Frau Josepha Schlemmer will be coming later today at 6 p.m., Karl announces to his uncle, with the copyist that she is using as a subcontractor to get the Missa Solemnis subscription copies finished.
Trion does a trial meal for midafternoon dinner, and Karl complains that the rice is not fully cooked.
After 6 p.m., Karl reports that Frau Schlemmer was happy, though the copyist is having a hard time with the work. Uncle Ludwig doesn’t want to haggle with the copyist, and Karl corrects him that he doesn’t need to do that, because Frau Schlemmer pays him.
Karl observes that Schuppanzigh doesn’t think he will get the concertmaster position at the Kärntnertor Theater. [He is correct in his assumption, at least for now, though he will finally get the position in 1828.]
The maid has abandoned her post. Karl saw her on the bridge with her suitcase. According to the temporary housekeeper, the maid found a position where she could start immediately, so she left. The housekeeper was surprised she took it, because the pay is terrible, only 6 florins per month [about half of what Beethoven was paying, which suggests she was very eager to leave Beethoven’s service.] Only now that she is gone, the housekeeper has seen fit to tell Karl the maid was always rummaging around and reading his books. [The maid soon returns, so the other position must not have worked out.]

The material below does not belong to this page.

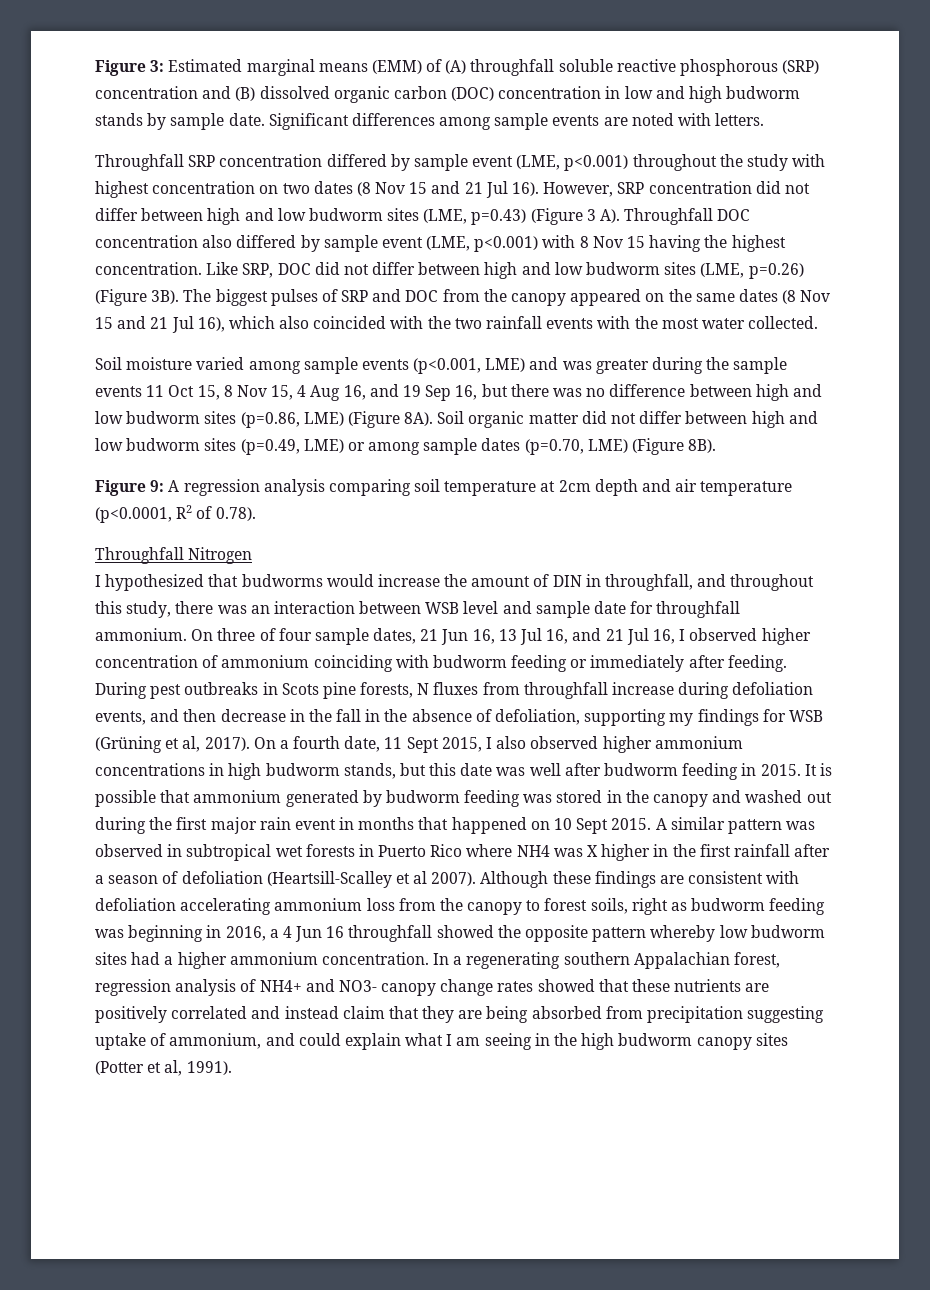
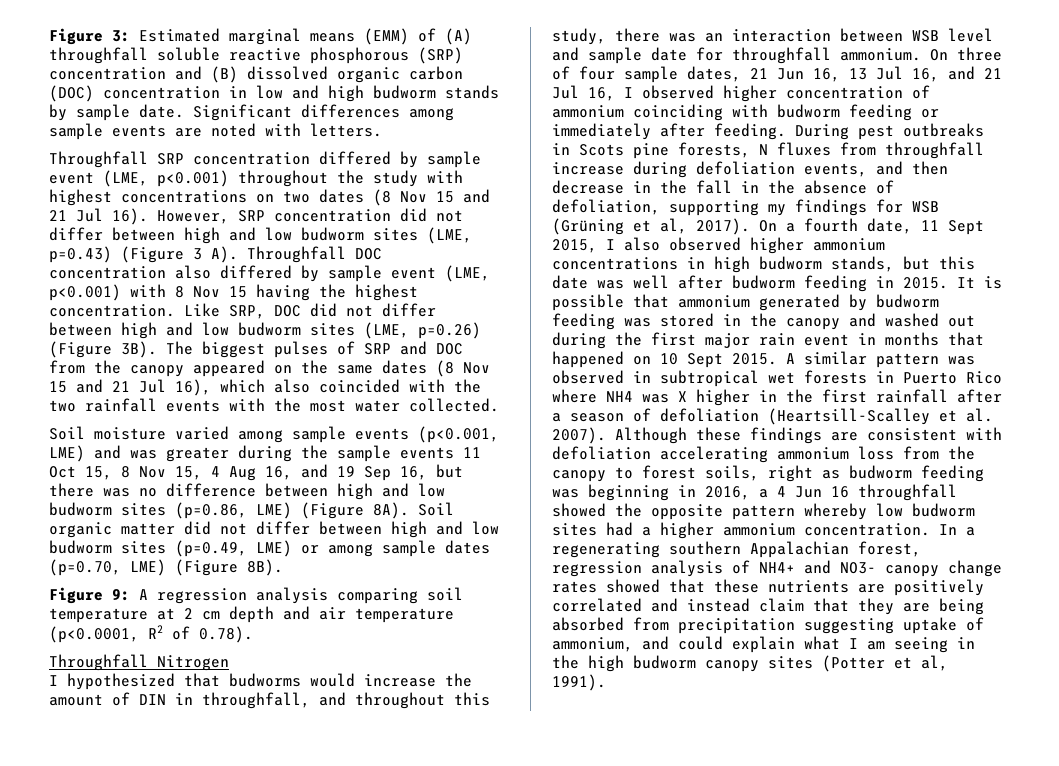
[152,181,256,194] concentration -> [121,190,247,203] concentrations
[558,480,591,492] 2cm -> [184,608,220,620] 2 cm
[413,871,428,884] al -> [966,408,993,422] al.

That evening, Beethoven visits a coffee house, apparently by himself. He makes a note of an advertisement for a newly invented shaving razor, as well as a new patented razor strop. Potatoes of sundry varieties are available near the church Maria am Gestade.
Beethoven also starts a shopping list:
Conversation Book 53, 16r-19v.
Sauer & Leidesdorf announces L’inganno felice, the seventh and latest in their subscription series of the Complete Operas of Rossini in piano solo reduction form, in today’s Wiener Zeitung at 63. For subscribers, the price is 6 florins W.W.; the retail price is 7 1/2 florins W.W.